Page excerpt section start

++ [ originally posted by Sunshine ] ++
OK, you guys have killed me on this multiple light source thing :LOL: I surrender
But abt Gray's "dust" ..... i think that.......
yes, no atmosphere, but have you seen astronaugts in 0 gravity? They play with food and stuff pushing it and juggling with it around the shuttle.
So what i mean is that ..... yes, no atmosphere, but if you apply energy to an object... it WILL move. No??
So when the lunar module 'rocketed' off..... the 'expelling' force is pushing th dust away. It's forced engery..... nothing to do with no atmosphere.
Do you get what i mean?
Do i make sense??
OK, you guys have killed me on this multiple light source thing :LOL: I surrender
But abt Gray's "dust" ..... i think that.......
yes, no atmosphere, but have you seen astronaugts in 0 gravity? They play with food and stuff pushing it and juggling with it around the shuttle.
So what i mean is that ..... yes, no atmosphere, but if you apply energy to an object... it WILL move. No??
So when the lunar module 'rocketed' off..... the 'expelling' force is pushing th dust away. It's forced engery..... nothing to do with no atmosphere.
Do you get what i mean?
Do i make sense??
The Lander weighed 17 tons yet the astronauts feet seem to have made a bigger dent in the dust. The powerful booster rocket at the base of the Lunar Lander was fired to slow descent to the moons service. Yet it has left no traces of blasting on the dust underneath. It should have created a small crater, yet the booster looks like it's never been fired.
Consider this: the TV footage was hopeless. The world tuned in to watch what looked like two blurred white ghosts throw rocks and dust. Part of the reason for the low quality was that, strangely, NASA provided no direct link up.

Page excerpt section end
Given information section start

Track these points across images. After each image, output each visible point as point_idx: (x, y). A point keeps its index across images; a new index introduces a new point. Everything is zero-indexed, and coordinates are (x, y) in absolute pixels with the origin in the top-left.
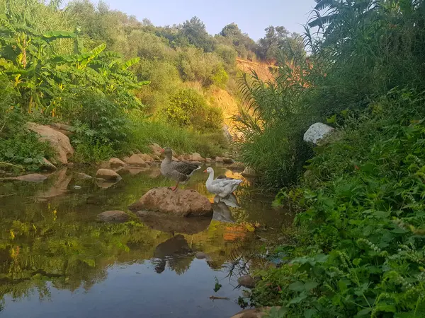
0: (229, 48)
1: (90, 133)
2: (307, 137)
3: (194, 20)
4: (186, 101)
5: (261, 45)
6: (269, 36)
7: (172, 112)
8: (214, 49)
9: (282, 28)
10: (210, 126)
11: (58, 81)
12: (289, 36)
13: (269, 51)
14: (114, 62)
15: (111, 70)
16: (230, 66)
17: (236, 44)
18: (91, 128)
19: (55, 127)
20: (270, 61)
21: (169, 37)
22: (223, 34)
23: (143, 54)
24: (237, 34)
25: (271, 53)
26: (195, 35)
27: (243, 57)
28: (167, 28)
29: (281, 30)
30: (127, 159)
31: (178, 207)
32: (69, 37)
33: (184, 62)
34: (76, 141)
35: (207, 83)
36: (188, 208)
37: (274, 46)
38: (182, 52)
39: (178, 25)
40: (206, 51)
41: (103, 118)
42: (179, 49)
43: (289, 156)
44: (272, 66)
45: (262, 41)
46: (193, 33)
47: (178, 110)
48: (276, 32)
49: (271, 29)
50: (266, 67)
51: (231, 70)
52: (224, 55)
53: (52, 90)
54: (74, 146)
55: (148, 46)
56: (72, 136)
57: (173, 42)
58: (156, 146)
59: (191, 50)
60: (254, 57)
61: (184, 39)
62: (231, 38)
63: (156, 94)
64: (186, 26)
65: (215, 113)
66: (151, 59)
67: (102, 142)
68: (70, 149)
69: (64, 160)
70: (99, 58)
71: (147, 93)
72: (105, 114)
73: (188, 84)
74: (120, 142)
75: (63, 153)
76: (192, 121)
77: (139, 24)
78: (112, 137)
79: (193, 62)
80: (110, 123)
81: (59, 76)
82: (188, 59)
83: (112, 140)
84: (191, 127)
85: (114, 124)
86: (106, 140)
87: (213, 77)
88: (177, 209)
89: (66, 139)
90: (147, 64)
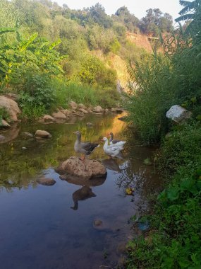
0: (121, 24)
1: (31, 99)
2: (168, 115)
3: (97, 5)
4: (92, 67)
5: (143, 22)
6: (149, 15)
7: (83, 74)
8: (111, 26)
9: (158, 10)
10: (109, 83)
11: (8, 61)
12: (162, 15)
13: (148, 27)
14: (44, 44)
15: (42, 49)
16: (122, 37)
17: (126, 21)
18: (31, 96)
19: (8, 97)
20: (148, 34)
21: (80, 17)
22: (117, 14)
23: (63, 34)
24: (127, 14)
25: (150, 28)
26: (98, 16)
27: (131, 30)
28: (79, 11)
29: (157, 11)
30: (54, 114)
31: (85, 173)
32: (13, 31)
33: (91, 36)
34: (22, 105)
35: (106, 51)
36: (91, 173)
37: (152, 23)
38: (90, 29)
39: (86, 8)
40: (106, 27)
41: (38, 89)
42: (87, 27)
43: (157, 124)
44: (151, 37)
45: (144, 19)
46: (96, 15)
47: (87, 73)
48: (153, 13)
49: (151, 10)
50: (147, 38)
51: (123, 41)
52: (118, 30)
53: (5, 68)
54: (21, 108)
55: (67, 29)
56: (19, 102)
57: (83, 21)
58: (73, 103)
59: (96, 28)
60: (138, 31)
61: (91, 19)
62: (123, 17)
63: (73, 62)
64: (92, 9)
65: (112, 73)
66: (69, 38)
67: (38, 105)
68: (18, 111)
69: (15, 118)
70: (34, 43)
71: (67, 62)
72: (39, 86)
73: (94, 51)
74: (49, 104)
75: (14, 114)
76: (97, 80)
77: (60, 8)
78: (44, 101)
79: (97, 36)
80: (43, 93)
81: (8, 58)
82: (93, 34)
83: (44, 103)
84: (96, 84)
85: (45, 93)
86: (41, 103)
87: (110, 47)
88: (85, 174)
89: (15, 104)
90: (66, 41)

Given information section end
Given information section start

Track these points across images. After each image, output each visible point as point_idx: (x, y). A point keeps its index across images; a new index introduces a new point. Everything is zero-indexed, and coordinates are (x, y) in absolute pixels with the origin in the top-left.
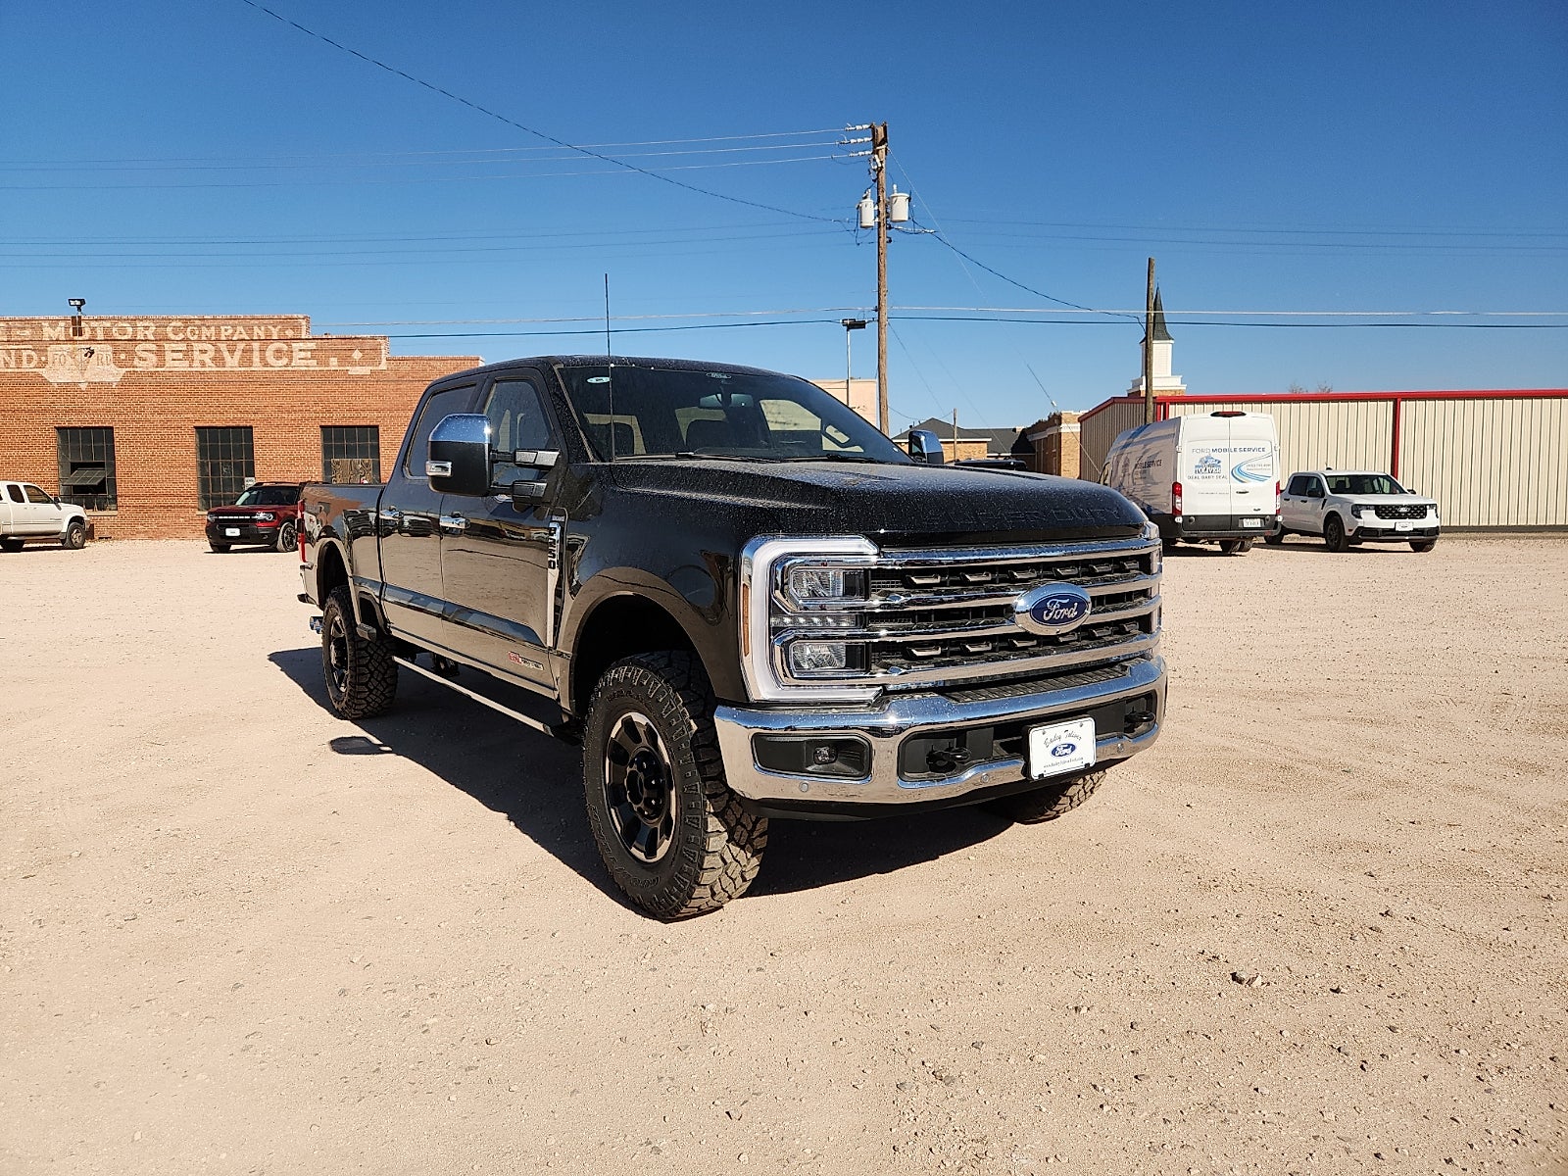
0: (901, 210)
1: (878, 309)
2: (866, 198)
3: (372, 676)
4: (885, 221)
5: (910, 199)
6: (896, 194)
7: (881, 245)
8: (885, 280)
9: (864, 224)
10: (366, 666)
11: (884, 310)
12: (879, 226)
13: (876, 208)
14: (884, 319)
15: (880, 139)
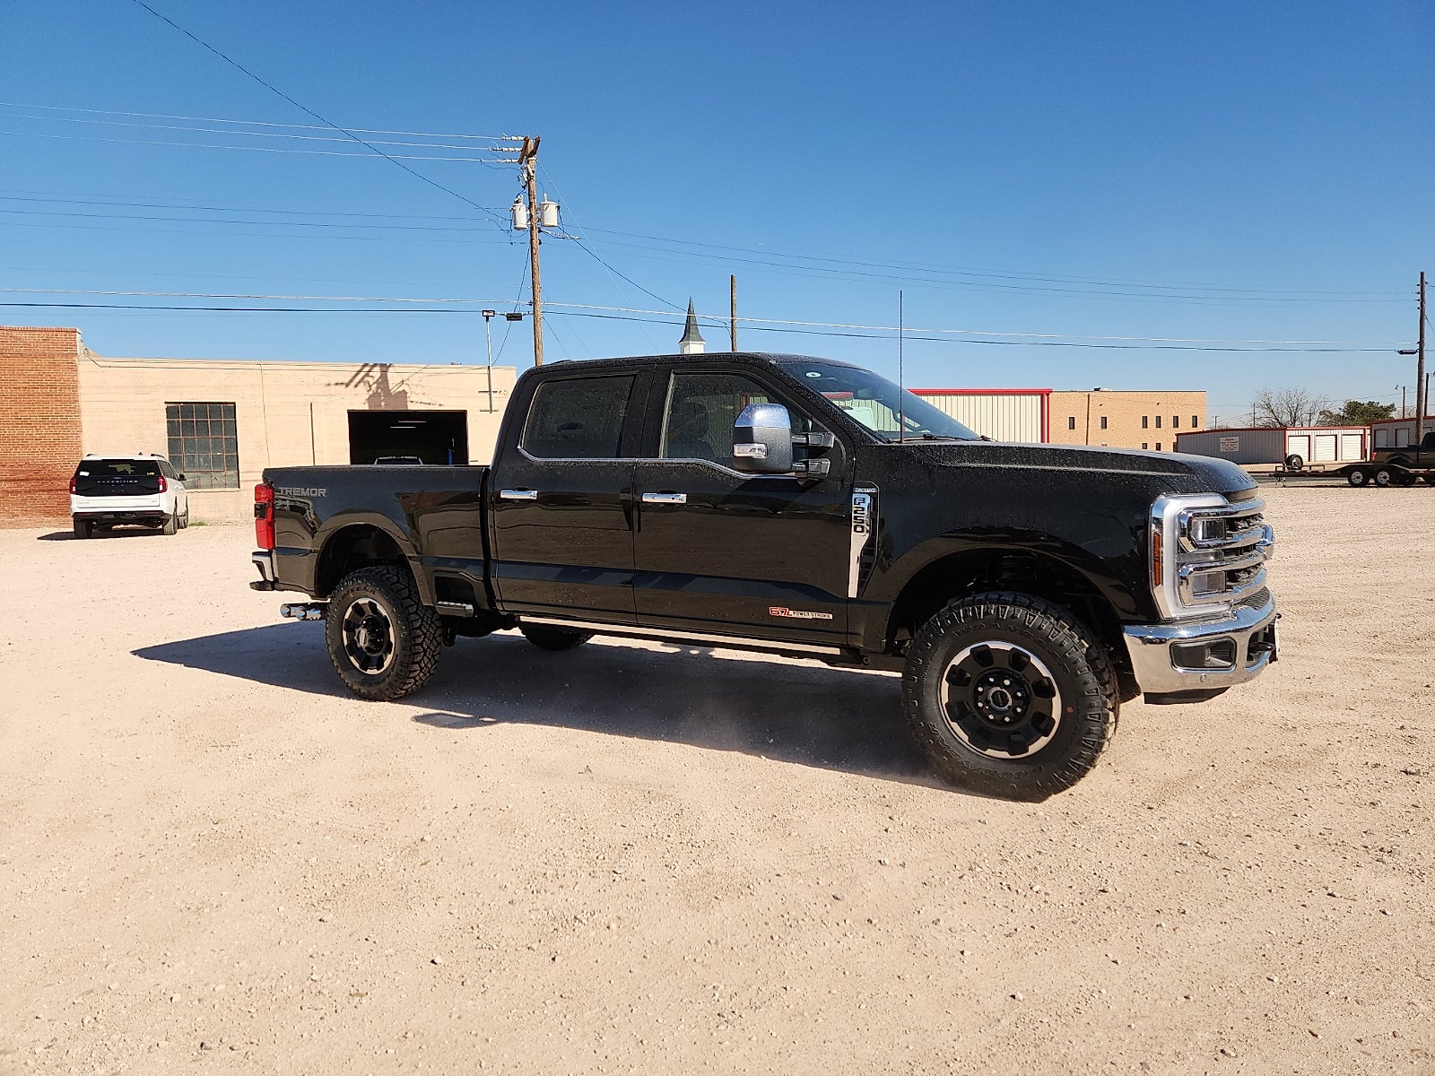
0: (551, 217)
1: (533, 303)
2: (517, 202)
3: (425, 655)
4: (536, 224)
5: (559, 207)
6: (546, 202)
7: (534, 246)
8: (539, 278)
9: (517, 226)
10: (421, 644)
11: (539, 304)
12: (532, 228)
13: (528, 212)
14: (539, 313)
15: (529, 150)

Given information section end

Work instructions:
[1] Return, word for word, the part of the forum post about moon dust and the lunar module that opens with the words containing "The Lander weighed" and closes with "direct link up.".
[2] Answer these about the forum post on moon dust and the lunar module:
(a) How much did the Lander weigh?
(b) What does the post say astronauts in zero gravity do with food and stuff?
(c) What did NASA strangely not provide?
[3] Write what comes next in the forum post about moon dust and the lunar module, starting after its last sentence.

Response list:
[1]
The Lander weighed 17 tons yet the astronauts feet seem to have made a bigger dent in the dust. The powerful booster rocket at the base of the Lunar Lander was fired to slow descent to the moons service. Yet it has left no traces of blasting on the dust underneath. It should have created a small crater, yet the booster looks like it's never been fired.
Consider this: the TV footage was hopeless. The world tuned in to watch what looked like two blurred white ghosts throw rocks and dust. Part of the reason for the low quality was that, strangely, NASA provided no direct link up.

[2]
(a) 17 tons.
(b) They play with it, pushing it and juggling with it around the shuttle.
(c) A direct link up.

[3]
By contrast, the still photos were stunning. Yet that's just the problem. The astronauts took thousands of pictures, each one perfectly exposed and sharply focused. Not one was badly composed or even blurred.
That's not all: The cameras had no white meters or view ponders. So the astronauts achieved this feat without being able to see what they were doing. There film stock was unaffected by the intense peaks and powerful cosmic radiation on the Moon, conditions that should have made it useless. They managed to adjust their cameras, change film and swap filters in pressurized suits. It should have been almost impossible with the gloves on their fingers.
The American flag and the words "United States" are always Brightly lit, even when everything around is in shadow. Not one still picture matches the film footage, yet NASA claims both were shot at the same time.
The questions don't stop there. Outer space is awash with deadly radiation that emanates from solar flares firing out from the sun. Standard astronauts orbiting earth in near space, like those who recently fixed the Hubble telescope, are protected by the earth's Van Allen belt. But the Moon is to 240,000 miles distant, way outside this safe band. And, during the Apollo flights, astronomical data shows there were no less than 1,485 such flares.
Theoretically, shielding at least two meters thick would be needed. Yet the walls of the Lunar Landers which took astronauts from the spaceship to the moons surface were, said NASA, about the thickness of heavy duty aluminum foil.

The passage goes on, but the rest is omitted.